* TASK TO COMPLETE *
Transcribe all of the records precisely as they are presented.

:: SUPPLIED MATERIAL

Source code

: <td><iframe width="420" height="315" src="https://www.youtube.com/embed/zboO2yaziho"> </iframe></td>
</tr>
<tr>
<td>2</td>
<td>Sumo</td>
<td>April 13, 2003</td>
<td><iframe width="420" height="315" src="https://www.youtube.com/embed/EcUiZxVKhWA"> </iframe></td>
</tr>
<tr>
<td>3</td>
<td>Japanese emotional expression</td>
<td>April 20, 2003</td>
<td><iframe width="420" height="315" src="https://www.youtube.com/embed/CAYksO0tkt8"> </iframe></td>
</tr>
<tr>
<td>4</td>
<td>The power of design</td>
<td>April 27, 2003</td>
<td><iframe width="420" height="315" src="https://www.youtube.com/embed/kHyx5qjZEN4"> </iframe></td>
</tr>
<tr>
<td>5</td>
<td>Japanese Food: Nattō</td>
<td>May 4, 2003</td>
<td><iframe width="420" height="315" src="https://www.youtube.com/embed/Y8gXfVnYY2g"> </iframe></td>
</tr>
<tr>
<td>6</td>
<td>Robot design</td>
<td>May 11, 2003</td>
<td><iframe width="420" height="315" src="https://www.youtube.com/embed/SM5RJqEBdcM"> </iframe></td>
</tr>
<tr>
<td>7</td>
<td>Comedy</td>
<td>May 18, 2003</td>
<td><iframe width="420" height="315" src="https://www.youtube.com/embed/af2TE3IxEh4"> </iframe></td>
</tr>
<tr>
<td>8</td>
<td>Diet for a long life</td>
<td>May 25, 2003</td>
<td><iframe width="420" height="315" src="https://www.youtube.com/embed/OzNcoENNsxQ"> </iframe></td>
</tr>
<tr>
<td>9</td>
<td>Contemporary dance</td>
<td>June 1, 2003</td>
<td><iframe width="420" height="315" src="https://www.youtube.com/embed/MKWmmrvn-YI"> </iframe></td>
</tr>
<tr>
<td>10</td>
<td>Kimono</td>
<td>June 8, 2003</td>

::::

* ANSWER TO THIS TASK *
Source code

: <td><iframe width="420" height="315" src="https://www.youtube.com/embed/zboO2yaziho"> </iframe></td>
</tr>
<tr>
<td>2</td>
<td>Sumo</td>
<td>April 13, 2003</td>
<td><iframe width="420" height="315" src="https://www.youtube.com/embed/EcUiZxVKhWA"> </iframe></td>
</tr>
<tr>
<td>3</td>
<td>Japanese emotional expression</td>
<td>April 20, 2003</td>
<td><iframe width="420" height="315" src="https://www.youtube.com/embed/CAYksO0tkt8"> </iframe></td>
</tr>
<tr>
<td>4</td>
<td>The power of design</td>
<td>April 27, 2003</td>
<td><iframe width="420" height="315" src="https://www.youtube.com/embed/kHyx5qjZEN4"> </iframe></td>
</tr>
<tr>
<td>5</td>
<td>Japanese Food: Nattō</td>
<td>May 4, 2003</td>
<td><iframe width="420" height="315" src="https://www.youtube.com/embed/Y8gXfVnYY2g"> </iframe></td>
</tr>
<tr>
<td>6</td>
<td>Robot design</td>
<td>May 11, 2003</td>
<td><iframe width="420" height="315" src="https://www.youtube.com/embed/SM5RJqEBdcM"> </iframe></td>
</tr>
<tr>
<td>7</td>
<td>Comedy</td>
<td>May 18, 2003</td>
<td><iframe width="420" height="315" src="https://www.youtube.com/embed/af2TE3IxEh4"> </iframe></td>
</tr>
<tr>
<td>8</td>
<td>Diet for a long life</td>
<td>May 25, 2003</td>
<td><iframe width="420" height="315" src="https://www.youtube.com/embed/OzNcoENNsxQ"> </iframe></td>
</tr>
<tr>
<td>9</td>
<td>Contemporary dance</td>
<td>June 1, 2003</td>
<td><iframe width="420" height="315" src="https://www.youtube.com/embed/MKWmmrvn-YI"> </iframe></td>
</tr>
<tr>
<td>10</td>
<td>Kimono</td>
<td>June 8, 2003</td>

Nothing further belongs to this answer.